I make sure to take in the feeling of Ian’s hug before he leaves me in case I never get one again. I read him his bedtime story on the couch in the living room because if I do it upstairs, it’s harder to leave. I’m constantly worried that when I tuck him in, he won’t wake back up. I panic if he’s out, whether with a family member or at school, and one of them calls me. The trauma of that time in our lives is still very real, and my body remembers it. Your mind has a way of blocking things out when it’s too much for you. To protect you. But your body doesn’t.
This is my version of PTSD. But I don’t want to sound ungrateful. How can I? My baby is here, and he’s alive and doing well considering everything that happened to him. Everything from that day played out in a way that saved his life. If Ian had been asleep when that happened, he probably would not have made it because he would’ve bled into his brain all night. We would’ve thought he was asleep, with no idea that it was actually unconsciousness. We had just been to the hospital earlier that same morning, we thought we knew what was happening. But luckily, the ER doctor recognized something more was going on, ordered the stat CT scan, and that’s when we would discover that the tumor was bleeding. Bleeding into his brain. Blocking off the ventricles and causing intercranial pressure, as well as a stroke. Ian had the classic signs of malignancy, and somehow, some way, it wasn’t. It was still low grade. The chance of that happening… we were told was only 2-3%. And even Ian’s inital diagnosis of the brain tumors came with its own divine intervention when he had his first convulsive seizure in front of the neurologist. If there’s a time and place for that to happen, it was then. I’ll never forget either of those days. One day, losing my faith. The other, clinging to it because it was all we had.

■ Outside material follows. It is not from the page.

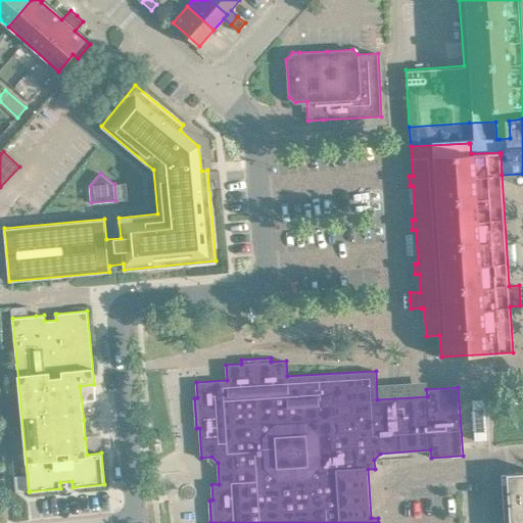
[(522,522),(522,472),(507,474),(510,522),(522,522)]
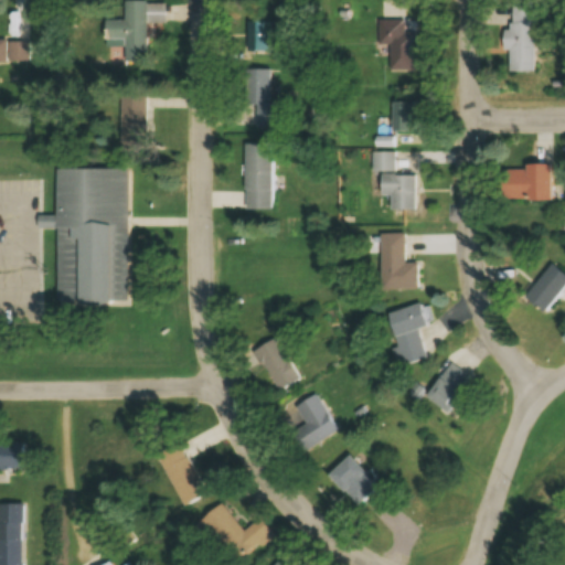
[(148,24),(166,24),(167,3),(126,2),(126,22),(107,22),(107,53),(124,53),(124,60),(148,60),(148,24)]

I mentioned earlier that I’ve been keeping busy. And I recently recognized I’m doing this to avoid the feelings of last year flooding my brain. I know I shouldn’t take on more than I can handle. I know I should leave time for self-care and rest. But coping mechanisms can be hard to stop. Bad habits, hard to break. I can feel that I’m running on low, but I’m afraid if I take the time to rest, the depression will consume me. I don’t want to hit the low. I want to keep pushing myself to stay on the high. Ride it out as long as possible. I feel better when I’m busy.
I’m self-aware enough, though, that I recognize you need the lows in order to know what the highs are. I’m just not ready to surrender to it this time around. At least not yet.